# [Problem to work on]
Gather every line of the material that contains the word "Novo".
== == ==
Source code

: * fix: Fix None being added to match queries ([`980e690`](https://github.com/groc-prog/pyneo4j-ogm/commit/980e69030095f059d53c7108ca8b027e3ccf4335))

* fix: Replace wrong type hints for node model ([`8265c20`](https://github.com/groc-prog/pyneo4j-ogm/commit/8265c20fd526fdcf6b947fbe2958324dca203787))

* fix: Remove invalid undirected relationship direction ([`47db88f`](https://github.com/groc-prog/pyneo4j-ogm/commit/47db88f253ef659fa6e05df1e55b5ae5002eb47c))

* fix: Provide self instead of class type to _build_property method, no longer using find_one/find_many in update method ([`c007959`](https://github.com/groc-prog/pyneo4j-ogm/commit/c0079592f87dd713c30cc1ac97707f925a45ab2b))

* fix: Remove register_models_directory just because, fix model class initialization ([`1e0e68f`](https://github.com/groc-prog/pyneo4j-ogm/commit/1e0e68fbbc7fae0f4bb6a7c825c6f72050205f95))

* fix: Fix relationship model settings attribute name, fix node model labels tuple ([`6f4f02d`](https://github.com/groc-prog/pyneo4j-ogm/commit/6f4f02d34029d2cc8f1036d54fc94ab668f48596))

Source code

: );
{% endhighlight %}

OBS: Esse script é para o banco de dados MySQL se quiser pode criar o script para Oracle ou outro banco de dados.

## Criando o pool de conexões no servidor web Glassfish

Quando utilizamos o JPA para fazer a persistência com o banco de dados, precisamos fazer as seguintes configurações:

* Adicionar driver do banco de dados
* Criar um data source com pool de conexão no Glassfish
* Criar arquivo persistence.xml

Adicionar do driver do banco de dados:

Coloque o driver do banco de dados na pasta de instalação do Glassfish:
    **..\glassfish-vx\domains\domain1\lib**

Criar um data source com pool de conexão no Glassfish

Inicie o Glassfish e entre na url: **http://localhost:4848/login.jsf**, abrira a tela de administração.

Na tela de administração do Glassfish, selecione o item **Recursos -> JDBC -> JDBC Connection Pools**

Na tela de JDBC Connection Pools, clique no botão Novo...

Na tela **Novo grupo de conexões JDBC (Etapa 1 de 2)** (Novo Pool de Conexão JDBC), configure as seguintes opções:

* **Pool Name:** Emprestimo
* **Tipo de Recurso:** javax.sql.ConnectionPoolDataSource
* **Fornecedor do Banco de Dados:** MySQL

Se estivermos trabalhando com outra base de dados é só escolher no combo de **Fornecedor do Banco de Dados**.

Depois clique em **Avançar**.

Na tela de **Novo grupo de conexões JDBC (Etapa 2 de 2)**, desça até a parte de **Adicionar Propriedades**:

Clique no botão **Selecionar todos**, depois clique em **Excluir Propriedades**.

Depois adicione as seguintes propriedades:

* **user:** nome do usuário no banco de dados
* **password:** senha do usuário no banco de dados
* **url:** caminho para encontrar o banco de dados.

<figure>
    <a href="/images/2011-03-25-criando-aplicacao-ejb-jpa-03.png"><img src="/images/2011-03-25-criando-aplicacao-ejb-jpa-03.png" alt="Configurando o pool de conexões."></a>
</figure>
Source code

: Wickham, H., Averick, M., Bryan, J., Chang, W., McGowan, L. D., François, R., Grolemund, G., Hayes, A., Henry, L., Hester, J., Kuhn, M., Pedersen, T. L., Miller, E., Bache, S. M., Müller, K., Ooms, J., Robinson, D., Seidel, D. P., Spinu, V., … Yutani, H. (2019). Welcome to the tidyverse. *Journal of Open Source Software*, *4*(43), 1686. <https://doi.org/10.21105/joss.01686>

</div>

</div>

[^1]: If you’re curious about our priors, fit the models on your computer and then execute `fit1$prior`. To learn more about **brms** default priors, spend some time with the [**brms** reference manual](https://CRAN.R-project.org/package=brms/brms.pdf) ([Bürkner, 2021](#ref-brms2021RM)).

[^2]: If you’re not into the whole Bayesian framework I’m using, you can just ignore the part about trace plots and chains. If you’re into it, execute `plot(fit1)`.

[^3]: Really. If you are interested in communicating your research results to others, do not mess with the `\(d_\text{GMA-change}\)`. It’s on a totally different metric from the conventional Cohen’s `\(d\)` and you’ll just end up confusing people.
== == ==
# [Task solution]
Na tela de JDBC Connection Pools, clique no botão Novo...
Na tela **Novo grupo de conexões JDBC (Etapa 1 de 2)** (Novo Pool de Conexão JDBC), configure as seguintes opções:
Na tela de **Novo grupo de conexões JDBC (Etapa 2 de 2)**, desça até a parte de **Adicionar Propriedades**:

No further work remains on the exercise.